• [WHAT IS REQUIRED]:
The output is the lines below from the one with "url(#park-tufts); stroke: #7c7072" through the one with "#22223b; stroke-width: 11", both included, printed exactly and with no other line.

Collected data:

^^^^^^^^^^^^^^^^

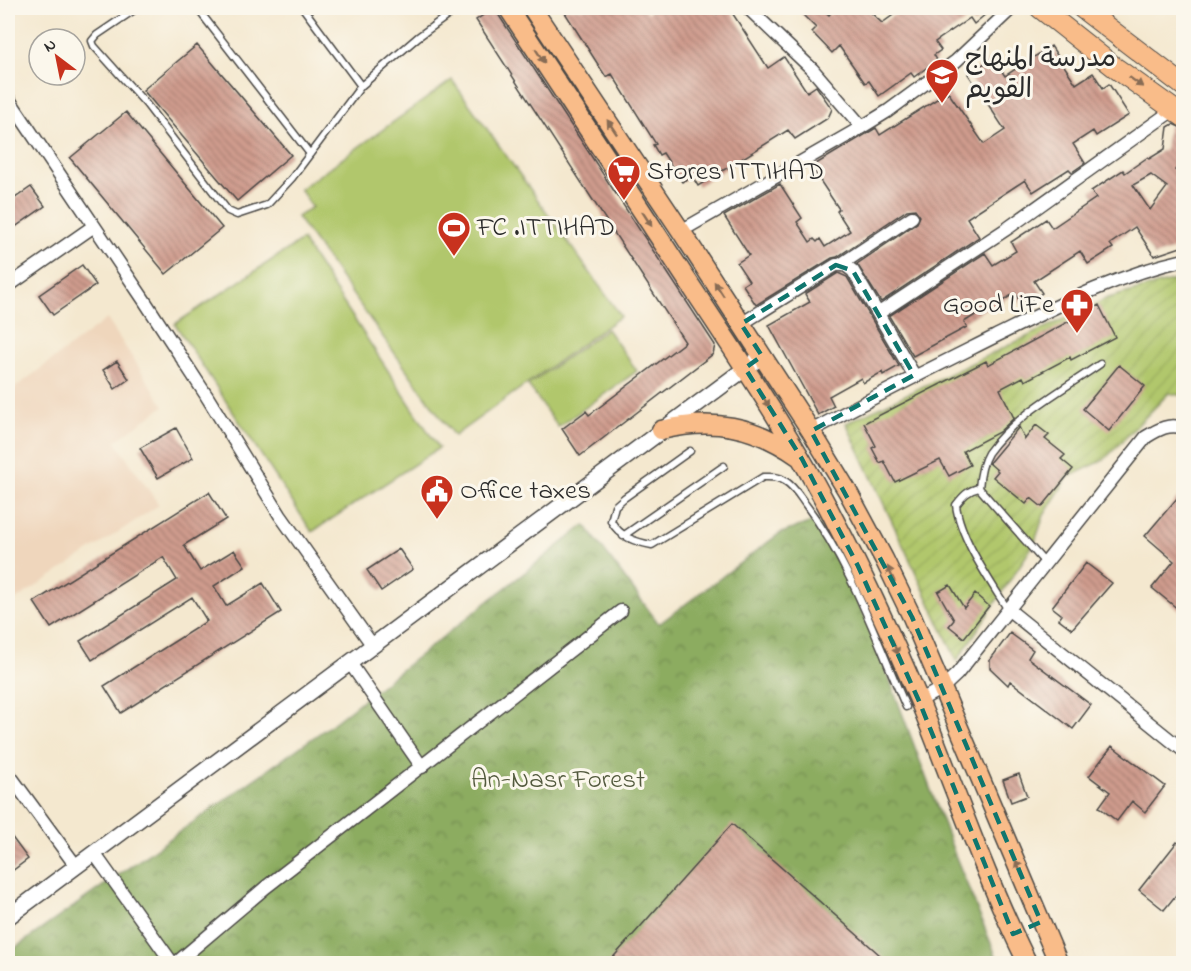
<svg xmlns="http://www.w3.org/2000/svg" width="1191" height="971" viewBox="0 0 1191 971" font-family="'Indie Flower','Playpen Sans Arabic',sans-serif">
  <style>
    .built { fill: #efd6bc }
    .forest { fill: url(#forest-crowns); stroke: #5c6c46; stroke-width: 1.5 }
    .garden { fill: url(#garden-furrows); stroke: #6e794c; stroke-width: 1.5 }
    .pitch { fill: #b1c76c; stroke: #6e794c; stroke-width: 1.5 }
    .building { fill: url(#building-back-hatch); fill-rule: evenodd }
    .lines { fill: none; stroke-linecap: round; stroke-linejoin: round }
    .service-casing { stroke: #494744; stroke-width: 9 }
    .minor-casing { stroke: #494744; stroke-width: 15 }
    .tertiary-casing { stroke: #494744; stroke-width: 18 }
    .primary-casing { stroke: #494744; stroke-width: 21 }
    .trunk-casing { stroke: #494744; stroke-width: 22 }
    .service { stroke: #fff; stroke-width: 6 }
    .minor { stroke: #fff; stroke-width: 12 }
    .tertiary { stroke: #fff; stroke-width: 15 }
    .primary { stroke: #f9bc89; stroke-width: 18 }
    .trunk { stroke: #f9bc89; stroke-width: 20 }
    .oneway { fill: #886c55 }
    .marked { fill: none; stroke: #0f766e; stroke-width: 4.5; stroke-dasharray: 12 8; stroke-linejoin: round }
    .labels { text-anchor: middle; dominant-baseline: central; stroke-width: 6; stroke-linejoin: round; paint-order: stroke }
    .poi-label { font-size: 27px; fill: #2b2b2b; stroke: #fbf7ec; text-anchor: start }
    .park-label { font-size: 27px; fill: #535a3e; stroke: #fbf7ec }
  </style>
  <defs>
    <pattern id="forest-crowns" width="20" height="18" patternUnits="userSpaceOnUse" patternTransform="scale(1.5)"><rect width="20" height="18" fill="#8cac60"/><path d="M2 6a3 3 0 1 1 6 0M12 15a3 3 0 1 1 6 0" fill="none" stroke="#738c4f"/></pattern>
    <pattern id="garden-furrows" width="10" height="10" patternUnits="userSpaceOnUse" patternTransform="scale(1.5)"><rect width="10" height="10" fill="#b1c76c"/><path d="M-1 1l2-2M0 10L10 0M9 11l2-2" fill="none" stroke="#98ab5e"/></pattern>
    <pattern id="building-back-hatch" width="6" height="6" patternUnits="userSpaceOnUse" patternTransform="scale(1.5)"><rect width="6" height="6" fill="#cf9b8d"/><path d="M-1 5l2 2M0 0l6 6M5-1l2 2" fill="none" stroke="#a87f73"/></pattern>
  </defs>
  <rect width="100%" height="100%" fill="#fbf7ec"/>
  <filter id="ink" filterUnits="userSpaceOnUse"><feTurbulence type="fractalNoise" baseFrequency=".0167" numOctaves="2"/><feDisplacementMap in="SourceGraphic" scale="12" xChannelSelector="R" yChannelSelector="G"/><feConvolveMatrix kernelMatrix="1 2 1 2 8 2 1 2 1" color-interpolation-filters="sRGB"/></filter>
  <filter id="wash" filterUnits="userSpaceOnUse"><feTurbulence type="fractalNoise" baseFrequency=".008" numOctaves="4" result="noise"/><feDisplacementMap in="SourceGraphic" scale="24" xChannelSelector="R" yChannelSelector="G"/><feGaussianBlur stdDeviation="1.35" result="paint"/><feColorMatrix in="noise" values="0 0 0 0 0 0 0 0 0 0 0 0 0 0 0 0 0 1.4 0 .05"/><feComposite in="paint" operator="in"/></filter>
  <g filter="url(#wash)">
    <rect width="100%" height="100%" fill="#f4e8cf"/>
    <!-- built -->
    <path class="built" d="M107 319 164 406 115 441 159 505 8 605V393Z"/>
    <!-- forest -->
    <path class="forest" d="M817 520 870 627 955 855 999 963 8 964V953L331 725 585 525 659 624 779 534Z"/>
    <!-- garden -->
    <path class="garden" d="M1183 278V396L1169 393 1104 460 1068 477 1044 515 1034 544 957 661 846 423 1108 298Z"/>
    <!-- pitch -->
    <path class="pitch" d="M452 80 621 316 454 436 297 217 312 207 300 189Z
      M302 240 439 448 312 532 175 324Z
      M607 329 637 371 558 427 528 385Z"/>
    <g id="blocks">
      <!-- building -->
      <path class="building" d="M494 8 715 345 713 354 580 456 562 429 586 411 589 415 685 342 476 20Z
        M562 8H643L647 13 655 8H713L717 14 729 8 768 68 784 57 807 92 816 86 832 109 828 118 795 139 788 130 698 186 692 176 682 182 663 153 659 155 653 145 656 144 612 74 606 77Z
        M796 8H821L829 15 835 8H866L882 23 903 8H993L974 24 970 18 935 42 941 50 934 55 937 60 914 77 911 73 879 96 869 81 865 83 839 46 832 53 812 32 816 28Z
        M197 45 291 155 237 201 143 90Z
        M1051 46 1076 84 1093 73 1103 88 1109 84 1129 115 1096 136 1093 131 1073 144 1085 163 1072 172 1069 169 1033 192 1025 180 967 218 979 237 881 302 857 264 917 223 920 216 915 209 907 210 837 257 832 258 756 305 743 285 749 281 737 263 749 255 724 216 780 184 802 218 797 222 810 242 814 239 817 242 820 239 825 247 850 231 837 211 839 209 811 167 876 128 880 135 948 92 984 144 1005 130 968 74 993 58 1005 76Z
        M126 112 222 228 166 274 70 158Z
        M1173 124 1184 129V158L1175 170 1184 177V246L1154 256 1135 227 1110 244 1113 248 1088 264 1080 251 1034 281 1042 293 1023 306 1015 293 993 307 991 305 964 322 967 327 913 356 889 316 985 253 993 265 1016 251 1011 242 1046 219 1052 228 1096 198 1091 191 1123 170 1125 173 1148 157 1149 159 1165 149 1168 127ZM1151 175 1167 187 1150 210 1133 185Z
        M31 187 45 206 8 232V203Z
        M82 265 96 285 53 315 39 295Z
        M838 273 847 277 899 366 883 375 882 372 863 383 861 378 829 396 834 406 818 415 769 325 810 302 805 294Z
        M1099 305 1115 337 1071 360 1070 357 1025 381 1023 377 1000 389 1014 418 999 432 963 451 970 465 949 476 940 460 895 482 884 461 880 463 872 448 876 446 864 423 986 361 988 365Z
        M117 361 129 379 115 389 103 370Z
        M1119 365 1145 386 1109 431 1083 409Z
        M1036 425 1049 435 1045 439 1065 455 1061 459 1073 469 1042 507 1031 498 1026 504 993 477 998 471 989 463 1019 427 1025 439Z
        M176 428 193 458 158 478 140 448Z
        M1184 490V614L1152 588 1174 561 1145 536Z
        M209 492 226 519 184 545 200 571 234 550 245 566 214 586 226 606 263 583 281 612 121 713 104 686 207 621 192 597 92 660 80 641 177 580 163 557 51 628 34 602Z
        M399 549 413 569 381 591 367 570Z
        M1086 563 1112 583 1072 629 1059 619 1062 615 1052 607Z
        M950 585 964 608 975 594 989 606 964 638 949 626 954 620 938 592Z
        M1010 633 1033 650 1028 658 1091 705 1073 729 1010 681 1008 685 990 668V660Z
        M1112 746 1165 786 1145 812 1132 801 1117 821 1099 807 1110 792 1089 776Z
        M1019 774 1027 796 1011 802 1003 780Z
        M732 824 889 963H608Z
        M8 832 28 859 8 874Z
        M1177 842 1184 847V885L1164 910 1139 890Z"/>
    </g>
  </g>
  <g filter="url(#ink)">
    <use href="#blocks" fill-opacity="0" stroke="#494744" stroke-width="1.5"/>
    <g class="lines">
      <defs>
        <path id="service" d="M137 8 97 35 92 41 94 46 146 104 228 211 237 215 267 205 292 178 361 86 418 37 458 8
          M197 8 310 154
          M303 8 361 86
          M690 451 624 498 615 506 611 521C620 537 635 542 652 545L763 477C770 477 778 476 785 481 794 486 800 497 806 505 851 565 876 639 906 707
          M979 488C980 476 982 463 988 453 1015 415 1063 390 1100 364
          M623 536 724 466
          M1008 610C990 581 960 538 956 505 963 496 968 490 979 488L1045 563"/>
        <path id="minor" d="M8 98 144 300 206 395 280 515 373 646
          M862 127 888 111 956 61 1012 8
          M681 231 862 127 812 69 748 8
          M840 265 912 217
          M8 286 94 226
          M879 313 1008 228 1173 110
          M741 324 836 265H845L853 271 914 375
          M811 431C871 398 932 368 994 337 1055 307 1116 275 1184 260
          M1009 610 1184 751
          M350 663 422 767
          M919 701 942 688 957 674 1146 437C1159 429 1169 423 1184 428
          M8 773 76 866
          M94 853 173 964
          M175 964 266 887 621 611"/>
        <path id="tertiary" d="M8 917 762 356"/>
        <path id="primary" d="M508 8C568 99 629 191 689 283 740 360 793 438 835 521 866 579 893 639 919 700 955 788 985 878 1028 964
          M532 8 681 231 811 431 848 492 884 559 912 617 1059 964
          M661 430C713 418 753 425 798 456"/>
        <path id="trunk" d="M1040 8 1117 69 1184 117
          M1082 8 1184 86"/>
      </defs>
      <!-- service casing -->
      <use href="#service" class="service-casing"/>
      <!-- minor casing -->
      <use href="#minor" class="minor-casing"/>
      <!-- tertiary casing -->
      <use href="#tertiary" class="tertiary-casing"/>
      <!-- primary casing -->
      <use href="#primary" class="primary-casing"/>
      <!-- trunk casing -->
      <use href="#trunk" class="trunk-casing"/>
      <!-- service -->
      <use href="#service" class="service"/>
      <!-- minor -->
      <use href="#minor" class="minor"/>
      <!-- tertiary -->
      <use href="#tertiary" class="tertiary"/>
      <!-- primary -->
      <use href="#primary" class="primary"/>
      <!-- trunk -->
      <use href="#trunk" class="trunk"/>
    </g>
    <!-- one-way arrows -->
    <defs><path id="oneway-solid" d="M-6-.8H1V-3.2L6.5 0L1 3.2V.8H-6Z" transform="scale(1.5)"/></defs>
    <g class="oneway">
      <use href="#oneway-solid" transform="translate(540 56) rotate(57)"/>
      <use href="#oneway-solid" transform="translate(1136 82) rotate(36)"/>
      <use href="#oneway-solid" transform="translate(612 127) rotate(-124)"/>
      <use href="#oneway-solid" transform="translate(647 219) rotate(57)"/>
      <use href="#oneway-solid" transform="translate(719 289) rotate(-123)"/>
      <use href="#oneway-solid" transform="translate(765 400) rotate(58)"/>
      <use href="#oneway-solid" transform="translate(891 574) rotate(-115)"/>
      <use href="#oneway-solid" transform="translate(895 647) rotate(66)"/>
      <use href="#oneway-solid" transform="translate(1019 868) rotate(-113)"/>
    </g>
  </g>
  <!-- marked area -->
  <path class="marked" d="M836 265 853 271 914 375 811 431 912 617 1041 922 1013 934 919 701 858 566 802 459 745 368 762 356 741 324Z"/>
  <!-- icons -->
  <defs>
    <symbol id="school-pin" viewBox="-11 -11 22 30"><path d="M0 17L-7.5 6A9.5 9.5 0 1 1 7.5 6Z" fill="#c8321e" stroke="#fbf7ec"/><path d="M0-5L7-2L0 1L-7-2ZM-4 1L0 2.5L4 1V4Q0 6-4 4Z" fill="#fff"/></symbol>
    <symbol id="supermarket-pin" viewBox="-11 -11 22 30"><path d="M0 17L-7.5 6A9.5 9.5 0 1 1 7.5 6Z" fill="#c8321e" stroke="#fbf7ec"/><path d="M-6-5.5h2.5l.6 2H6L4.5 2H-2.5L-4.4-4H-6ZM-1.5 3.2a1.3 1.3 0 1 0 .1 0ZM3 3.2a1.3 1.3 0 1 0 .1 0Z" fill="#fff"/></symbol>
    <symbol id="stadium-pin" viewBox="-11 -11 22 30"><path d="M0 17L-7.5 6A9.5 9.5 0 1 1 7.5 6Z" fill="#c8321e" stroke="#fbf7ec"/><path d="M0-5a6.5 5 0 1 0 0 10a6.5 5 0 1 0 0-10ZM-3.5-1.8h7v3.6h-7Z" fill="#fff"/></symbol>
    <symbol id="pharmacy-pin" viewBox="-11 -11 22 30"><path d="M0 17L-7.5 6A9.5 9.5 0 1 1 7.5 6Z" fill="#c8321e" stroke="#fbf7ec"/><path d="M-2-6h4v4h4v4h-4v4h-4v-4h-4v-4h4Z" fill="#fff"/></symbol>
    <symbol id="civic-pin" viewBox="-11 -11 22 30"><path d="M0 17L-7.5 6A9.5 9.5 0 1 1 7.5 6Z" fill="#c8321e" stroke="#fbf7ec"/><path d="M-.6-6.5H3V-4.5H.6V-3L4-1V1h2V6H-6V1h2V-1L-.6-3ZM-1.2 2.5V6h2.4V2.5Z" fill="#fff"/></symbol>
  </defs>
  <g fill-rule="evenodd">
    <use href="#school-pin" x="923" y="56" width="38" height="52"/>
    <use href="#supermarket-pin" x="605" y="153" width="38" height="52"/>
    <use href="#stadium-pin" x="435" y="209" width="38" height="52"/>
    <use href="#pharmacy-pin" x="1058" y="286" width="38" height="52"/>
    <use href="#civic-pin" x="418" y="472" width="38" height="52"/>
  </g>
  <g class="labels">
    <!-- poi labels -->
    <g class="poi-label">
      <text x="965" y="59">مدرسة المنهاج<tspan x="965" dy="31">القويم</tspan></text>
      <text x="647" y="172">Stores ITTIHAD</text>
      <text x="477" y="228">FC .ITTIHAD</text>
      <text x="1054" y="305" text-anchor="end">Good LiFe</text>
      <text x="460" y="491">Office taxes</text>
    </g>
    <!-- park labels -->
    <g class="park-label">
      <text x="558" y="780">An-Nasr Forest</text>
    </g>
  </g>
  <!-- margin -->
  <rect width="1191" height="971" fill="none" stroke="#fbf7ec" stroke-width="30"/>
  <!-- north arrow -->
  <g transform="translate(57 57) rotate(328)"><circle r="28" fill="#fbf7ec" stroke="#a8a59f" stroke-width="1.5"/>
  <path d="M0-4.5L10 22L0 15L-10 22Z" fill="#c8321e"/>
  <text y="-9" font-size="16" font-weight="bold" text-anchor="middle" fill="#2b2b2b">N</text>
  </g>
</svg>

^^^^^^^^^^^^^^^^

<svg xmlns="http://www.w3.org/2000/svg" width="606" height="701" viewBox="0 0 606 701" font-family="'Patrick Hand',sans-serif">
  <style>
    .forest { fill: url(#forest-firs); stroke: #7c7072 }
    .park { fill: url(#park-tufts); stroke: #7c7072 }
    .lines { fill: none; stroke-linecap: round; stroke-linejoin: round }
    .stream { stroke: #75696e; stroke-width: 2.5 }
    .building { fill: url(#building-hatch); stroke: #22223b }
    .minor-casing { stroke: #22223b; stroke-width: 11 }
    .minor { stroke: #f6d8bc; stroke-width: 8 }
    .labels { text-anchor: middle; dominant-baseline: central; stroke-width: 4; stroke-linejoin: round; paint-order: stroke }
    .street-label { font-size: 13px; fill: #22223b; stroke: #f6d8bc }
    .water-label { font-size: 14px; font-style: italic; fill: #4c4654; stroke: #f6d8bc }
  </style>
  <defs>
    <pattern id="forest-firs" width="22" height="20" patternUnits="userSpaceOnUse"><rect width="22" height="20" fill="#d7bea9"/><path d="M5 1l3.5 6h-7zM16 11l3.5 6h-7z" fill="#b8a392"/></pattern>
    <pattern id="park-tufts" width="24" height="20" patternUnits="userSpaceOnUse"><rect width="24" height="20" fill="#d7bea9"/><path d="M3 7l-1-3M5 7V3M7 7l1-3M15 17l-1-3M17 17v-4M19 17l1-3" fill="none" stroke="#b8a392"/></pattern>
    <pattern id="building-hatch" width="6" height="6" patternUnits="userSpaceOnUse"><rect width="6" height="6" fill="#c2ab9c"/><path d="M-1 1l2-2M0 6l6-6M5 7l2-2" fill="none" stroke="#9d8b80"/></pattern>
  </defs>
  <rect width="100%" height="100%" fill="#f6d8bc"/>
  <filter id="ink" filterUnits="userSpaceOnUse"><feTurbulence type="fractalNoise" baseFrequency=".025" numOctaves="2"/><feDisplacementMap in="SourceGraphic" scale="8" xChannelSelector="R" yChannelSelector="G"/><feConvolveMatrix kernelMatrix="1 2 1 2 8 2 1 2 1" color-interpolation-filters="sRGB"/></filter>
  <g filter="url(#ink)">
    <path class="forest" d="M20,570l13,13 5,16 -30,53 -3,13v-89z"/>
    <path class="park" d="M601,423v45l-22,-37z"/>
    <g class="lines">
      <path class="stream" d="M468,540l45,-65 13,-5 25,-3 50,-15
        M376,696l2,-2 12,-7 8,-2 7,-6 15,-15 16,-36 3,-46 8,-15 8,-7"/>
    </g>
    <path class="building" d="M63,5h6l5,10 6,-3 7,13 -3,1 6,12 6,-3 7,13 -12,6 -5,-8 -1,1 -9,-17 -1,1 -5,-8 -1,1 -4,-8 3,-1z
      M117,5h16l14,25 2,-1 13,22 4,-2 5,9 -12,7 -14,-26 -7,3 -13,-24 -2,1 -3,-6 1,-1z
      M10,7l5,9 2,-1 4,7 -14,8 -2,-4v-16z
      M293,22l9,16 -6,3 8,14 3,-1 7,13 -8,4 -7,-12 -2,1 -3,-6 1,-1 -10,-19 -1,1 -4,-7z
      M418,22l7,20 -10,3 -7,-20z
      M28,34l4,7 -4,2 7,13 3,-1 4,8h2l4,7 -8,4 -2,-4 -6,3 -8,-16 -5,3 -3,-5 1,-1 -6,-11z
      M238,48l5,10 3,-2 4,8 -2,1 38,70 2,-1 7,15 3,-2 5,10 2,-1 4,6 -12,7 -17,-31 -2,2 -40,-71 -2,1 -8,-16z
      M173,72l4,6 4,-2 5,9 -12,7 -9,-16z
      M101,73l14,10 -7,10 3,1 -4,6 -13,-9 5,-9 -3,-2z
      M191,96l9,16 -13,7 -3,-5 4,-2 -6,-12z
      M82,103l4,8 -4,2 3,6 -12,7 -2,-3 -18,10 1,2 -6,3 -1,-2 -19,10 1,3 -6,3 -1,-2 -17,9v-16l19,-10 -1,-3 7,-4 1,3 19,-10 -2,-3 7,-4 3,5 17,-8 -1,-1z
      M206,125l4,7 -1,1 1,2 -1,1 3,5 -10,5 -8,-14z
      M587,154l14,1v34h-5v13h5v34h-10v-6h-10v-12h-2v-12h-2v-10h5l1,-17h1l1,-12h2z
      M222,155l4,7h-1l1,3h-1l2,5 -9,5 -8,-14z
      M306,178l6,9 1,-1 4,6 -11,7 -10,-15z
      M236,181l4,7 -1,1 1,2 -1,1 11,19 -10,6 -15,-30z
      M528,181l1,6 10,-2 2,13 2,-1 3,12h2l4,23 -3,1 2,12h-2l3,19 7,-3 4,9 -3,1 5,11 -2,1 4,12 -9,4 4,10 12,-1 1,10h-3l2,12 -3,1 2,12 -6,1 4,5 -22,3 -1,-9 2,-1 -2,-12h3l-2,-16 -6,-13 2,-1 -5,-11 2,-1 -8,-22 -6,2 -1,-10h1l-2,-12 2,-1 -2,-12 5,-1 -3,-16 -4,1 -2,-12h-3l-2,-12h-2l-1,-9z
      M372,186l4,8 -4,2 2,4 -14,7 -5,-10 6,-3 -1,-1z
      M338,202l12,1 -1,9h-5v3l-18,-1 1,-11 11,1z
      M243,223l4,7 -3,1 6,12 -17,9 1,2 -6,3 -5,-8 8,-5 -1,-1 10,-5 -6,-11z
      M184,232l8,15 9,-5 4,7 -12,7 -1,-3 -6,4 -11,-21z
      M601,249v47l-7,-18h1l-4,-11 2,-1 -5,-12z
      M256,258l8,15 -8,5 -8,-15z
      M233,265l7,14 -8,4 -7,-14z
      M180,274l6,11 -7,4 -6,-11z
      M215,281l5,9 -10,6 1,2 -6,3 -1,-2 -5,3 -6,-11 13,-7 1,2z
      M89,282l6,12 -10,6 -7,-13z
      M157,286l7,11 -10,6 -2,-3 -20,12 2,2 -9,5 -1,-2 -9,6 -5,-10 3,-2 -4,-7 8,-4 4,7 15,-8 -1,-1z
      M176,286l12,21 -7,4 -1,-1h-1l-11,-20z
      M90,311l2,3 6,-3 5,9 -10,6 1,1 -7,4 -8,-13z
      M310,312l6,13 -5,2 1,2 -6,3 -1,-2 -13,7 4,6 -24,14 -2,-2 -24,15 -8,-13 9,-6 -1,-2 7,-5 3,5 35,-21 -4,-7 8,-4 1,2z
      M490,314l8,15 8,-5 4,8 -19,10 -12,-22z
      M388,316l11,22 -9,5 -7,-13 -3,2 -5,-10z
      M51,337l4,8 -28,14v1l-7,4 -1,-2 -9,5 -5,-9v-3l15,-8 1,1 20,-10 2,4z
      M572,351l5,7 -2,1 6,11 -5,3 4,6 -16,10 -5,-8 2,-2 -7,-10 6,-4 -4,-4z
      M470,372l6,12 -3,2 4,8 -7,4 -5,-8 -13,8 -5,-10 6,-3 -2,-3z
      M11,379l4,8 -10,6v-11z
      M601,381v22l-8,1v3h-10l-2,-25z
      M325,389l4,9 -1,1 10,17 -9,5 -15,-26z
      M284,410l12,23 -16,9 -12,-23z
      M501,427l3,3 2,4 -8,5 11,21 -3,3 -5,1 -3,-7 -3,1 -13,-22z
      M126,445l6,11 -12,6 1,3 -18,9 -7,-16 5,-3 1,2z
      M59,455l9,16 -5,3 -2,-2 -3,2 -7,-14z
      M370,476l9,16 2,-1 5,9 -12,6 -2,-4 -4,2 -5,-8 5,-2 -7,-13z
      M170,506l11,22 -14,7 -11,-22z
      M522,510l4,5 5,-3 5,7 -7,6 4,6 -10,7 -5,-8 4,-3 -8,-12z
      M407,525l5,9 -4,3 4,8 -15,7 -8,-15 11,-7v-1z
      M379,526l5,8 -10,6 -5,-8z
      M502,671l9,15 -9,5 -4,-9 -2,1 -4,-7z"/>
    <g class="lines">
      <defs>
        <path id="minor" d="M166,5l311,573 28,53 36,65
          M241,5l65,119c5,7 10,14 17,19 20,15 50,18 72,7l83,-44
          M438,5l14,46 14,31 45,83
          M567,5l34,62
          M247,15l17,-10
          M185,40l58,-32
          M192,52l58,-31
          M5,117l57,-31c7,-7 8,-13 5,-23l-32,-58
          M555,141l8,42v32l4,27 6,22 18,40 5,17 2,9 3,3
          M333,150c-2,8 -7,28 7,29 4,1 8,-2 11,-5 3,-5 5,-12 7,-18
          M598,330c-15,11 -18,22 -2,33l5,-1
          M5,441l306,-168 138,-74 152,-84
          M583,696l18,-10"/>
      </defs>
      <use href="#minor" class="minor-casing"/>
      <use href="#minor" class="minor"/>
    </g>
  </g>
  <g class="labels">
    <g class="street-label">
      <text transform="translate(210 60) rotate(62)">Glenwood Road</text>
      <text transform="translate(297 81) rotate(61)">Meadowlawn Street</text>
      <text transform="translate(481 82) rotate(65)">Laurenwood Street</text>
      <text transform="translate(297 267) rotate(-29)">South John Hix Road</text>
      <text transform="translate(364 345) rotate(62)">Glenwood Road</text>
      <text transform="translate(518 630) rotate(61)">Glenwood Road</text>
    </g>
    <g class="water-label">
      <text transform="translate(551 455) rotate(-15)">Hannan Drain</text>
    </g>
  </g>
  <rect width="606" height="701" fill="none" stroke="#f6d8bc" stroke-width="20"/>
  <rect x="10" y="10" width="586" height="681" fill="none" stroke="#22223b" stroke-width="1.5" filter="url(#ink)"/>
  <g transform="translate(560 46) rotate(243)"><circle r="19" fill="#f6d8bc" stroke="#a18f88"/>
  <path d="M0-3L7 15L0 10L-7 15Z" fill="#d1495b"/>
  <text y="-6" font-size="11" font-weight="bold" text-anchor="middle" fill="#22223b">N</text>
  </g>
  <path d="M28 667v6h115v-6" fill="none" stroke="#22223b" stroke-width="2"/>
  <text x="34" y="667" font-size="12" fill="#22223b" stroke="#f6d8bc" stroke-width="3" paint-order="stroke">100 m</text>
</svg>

^^^^^^^^^^^^^^^^

• [EXERCISE SOLUTION]:
    .park { fill: url(#park-tufts); stroke: #7c7072 }
    .lines { fill: none; stroke-linecap: round; stroke-linejoin: round }
    .stream { stroke: #75696e; stroke-width: 2.5 }
    .building { fill: url(#building-hatch); stroke: #22223b }
    .minor-casing { stroke: #22223b; stroke-width: 11 }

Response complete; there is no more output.